Bioactive compounds are generally nutrients found in food that have potential health benefits. Some of these compounds, including dietary fibers and antioxidants, may help in the prevention and/or management of type 2 diabetes, obesity, and even heart disease.1,2 Food and beverage manufacturers are increasingly developing fortified “functional foods” that incorporate these nutrients, making these foods a hot topic for scientific research.
A recent study from researchers in Europe assessed the impact of these functional foods on cholesterol and triglycerides found in serum.3 Both cholesterol and triglycerides can provide helpful insight into the possible risk of metabolic syndrome, a term used to describe a collection of different metabolically related diseases and conditions. These include things like heart disease, diabetes, and even stroke. The study, which used Bruker BioSpin’s nuclear magnetic resonance (NMR) spectroscopy technology, may lead the way in how metabolic syndrome risk is assessed.
Bioactives and Functional Foods: The Impact on Human Health
Functional foods are becoming increasingly popular. Additionally, the dietary supplement industry, which typically contains bioactive ingredients, have grown exponentially over the past decade. Often, bioactive ingredients are included in food or nutraceutical products at levels higher than what is naturally found in food. This helps increase the optimal dose levels that are associated with the probable health benefits.
An 1H-NMR-Based Analysis Finds Plasma Metabolic Changes After Eating Omega-3-Fortified Food
In a new NMR-based plasma metabolomics study, researchers looked at the impact of docosahexaenoic acid (DHA), an omega-3 fatty acid commonly found in fish, on plasma lipids in people with risk factors for metabolic syndrome.3 This study was performed partly due to prior research that found a correlation between increased DHA intake and decreased risk of heart disease, stroke, and diabetes.4
The study included 117 healthy volunteers with either an increased waist circumference, high fasting triglycerides, elevated blood pressure, or high fasting blood sugar. Once a day over a 4-week period, participants were given either milkshakes, biscuits, or pancakes enriched with DHA, anthocyanins, oat beta-glucan (oat fiber), DHA plus anthocyanins, or DHA plus oat beta-glucan.

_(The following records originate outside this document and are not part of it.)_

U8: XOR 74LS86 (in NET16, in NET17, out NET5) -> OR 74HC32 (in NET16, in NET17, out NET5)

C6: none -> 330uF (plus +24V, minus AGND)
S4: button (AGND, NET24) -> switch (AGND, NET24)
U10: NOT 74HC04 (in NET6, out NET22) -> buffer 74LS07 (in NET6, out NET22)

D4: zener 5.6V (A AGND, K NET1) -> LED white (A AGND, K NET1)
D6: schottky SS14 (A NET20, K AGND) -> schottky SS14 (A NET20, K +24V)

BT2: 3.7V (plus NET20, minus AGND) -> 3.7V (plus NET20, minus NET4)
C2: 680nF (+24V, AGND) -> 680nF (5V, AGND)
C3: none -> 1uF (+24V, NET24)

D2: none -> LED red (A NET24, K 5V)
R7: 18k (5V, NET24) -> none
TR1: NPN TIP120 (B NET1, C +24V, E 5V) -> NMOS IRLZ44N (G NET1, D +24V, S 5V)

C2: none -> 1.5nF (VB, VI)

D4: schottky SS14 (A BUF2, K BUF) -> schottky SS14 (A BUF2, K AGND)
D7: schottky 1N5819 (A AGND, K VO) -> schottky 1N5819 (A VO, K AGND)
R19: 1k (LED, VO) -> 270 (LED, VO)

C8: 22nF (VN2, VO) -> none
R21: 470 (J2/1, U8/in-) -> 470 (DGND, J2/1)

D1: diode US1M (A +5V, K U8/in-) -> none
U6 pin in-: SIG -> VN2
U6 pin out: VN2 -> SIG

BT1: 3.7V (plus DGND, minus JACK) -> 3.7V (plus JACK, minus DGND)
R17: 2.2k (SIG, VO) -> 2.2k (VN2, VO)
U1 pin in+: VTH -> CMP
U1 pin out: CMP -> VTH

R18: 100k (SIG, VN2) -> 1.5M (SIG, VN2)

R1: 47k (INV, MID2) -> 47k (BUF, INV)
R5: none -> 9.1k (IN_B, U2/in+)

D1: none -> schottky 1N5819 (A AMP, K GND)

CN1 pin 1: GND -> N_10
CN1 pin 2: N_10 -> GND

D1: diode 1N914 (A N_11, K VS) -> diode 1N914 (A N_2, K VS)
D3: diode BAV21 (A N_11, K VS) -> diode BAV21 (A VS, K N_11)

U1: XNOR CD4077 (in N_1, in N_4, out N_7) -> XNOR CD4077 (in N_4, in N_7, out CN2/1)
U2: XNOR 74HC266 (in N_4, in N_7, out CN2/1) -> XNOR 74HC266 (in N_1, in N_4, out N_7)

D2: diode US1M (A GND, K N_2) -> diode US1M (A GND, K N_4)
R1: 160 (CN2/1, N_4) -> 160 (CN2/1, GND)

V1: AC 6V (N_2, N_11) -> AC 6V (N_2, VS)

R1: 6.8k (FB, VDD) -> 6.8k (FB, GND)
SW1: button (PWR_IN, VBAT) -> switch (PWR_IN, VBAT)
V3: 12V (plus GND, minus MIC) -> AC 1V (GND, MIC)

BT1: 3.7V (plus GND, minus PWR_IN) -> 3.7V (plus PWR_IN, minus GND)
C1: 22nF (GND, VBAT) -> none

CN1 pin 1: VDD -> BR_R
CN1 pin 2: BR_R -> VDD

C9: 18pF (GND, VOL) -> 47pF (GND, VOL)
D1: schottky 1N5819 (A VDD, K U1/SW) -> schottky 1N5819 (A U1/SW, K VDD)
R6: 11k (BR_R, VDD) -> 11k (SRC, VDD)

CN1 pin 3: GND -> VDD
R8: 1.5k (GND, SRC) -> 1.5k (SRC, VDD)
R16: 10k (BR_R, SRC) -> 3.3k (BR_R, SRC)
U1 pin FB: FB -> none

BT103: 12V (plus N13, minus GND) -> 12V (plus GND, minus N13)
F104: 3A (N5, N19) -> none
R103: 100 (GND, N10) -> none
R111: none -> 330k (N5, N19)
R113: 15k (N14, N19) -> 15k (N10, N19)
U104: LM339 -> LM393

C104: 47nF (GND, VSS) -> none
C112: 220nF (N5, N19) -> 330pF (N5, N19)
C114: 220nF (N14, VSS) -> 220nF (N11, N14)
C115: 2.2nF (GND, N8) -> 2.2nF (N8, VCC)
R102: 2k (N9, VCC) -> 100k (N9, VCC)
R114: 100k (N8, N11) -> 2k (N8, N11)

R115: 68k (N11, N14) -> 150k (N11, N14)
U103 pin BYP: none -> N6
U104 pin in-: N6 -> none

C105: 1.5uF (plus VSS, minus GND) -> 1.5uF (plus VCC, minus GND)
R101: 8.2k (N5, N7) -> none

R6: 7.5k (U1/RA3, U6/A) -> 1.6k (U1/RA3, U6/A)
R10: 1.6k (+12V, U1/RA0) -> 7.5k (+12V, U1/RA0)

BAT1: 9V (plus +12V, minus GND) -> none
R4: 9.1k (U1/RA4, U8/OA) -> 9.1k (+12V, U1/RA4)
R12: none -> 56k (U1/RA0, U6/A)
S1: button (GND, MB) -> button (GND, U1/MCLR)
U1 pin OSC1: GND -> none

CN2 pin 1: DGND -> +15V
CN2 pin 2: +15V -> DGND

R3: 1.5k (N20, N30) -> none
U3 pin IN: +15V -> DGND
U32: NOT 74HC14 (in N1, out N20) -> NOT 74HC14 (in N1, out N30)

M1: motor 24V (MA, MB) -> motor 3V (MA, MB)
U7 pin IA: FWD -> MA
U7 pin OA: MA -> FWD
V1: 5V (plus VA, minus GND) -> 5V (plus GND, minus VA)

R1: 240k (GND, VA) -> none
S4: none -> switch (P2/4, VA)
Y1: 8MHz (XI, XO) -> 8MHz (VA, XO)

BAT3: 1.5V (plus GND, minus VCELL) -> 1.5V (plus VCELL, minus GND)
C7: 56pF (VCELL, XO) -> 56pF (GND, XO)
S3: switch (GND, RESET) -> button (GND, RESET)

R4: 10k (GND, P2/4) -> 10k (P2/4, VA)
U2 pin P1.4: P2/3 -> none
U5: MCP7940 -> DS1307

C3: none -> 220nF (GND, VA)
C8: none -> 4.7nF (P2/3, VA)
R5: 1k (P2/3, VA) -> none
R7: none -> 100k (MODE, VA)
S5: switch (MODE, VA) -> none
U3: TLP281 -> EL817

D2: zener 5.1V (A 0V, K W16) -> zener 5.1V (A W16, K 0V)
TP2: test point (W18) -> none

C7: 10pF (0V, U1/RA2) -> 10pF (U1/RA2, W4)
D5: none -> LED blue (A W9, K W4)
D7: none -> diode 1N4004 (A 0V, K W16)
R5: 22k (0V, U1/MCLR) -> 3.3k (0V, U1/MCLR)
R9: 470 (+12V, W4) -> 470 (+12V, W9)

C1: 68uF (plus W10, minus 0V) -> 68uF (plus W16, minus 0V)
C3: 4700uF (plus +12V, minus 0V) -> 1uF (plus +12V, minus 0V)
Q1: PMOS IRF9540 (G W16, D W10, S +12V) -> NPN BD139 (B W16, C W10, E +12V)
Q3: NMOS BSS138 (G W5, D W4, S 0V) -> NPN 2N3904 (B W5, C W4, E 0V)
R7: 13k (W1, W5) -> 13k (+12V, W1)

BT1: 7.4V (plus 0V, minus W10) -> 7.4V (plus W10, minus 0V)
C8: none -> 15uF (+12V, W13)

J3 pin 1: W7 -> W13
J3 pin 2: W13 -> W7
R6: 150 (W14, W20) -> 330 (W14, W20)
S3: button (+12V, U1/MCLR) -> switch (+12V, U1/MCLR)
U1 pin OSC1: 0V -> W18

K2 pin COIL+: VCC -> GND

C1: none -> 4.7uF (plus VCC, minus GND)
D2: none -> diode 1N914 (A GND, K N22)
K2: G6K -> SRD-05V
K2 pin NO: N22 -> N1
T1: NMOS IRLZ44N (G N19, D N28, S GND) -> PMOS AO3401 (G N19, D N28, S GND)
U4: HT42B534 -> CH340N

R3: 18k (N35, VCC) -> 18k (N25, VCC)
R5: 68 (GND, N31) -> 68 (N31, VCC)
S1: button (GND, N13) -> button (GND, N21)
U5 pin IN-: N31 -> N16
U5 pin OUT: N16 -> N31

1H-NMR Analysis using Bruker IVDr system
All serum samples were analyzed by 1H NMR using a Bruker Avance IVDr 600 MHz system (Bruker Avance III HD with a 5 mm PATXI 1H-13C-15N probe with automatic tuning-matching, z-axis gradient coil, and Bruker’s automatic and refrigerate sample changer SampleJet) and following the Bruker SOPs for sample preparation and analysis. Bruker’s bodyfluid NMR methods package B.I.Methods 1.0 was used for fully automated acquisition and processing and the Lipoprotein Subclasses distribution were performed on the spectra using the Bruker IVDr Lipoprotein Subclasses Analysis (B.I.LISA). The results of the study showed that consumption of DHA plus the oat fiber resulted in strong lipid profile rearrangement. Reductions in very low-density lipoprotein (VLDL) particle number as well as a decrement in triglyceride number were observed in the group that received DHA plus oat beta-glucan. Total apolipoprotein B100 (ApoB100) and LDL particle number, particularly small and dense LDL subparticles, were observed in participants who consumed DHA. Dietary intake of DHA, however, was also associated with an overall reduction in the ApoB100/apolipoprotein A1 (ApoA1) ratio, which suggests DHA may reduce the risk of atherogenesis and metabolic syndrome.
The researchers wrote that NMR-based metabolomic studies and 1H-NMR based lipoprotein subclass analysis may help researchers, lab professionals, and even clinicians in identifying changes in the patients’ metabolic syndrome risk profile during and after dietary intervention. While promising, future studies that include a placebo group and appropriate blinding may help validate these findings.